EXERCISE AIM ->
Would you give the listing again exactly as written, minus its pictures?

SOURCE MATERIAL ->
* * *
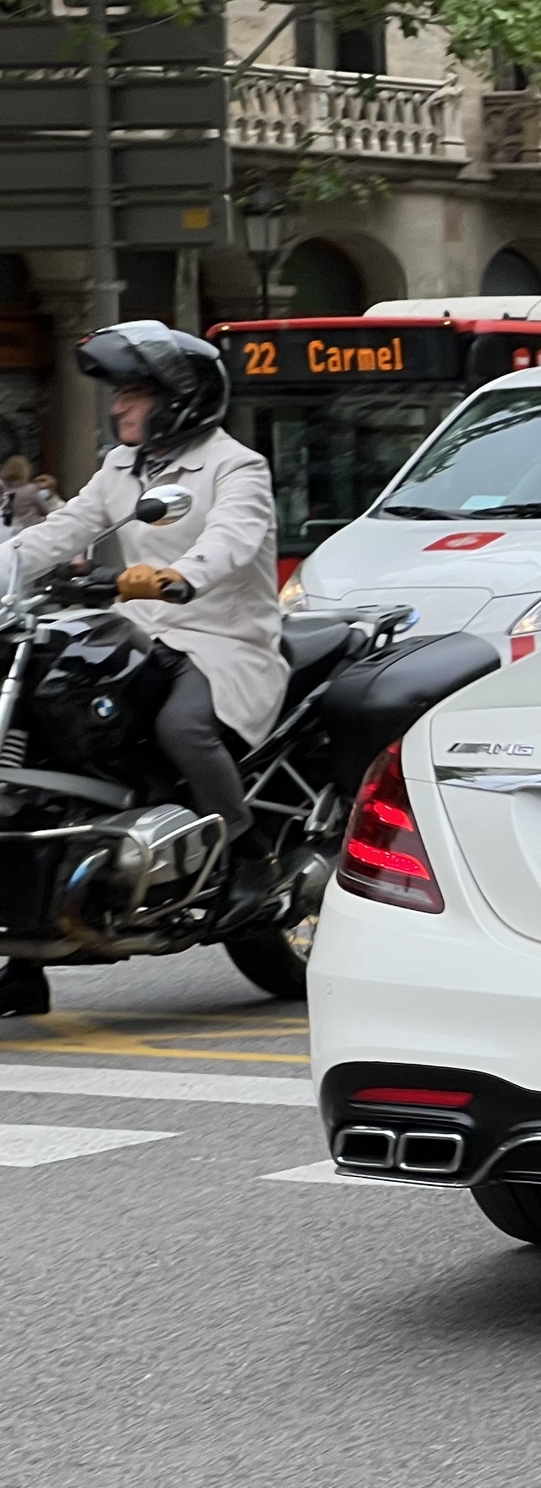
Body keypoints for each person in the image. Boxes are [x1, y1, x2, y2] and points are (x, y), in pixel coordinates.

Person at [0, 320, 285, 1017]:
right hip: (140, 632)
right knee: (45, 727)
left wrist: (175, 578)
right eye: (119, 394)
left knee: (183, 729)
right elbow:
* * *
RESPONSE TO THIS EXERCISE ->
Body keypoints for each person in the image. Boxes are [x1, y1, x2, y2] and points are (x, y), in pixel coordinates.

Person at [0, 320, 285, 1017]:
right hip: (140, 632)
right knee: (45, 727)
left wrist: (175, 578)
right eye: (119, 394)
left knee: (183, 729)
right elbow:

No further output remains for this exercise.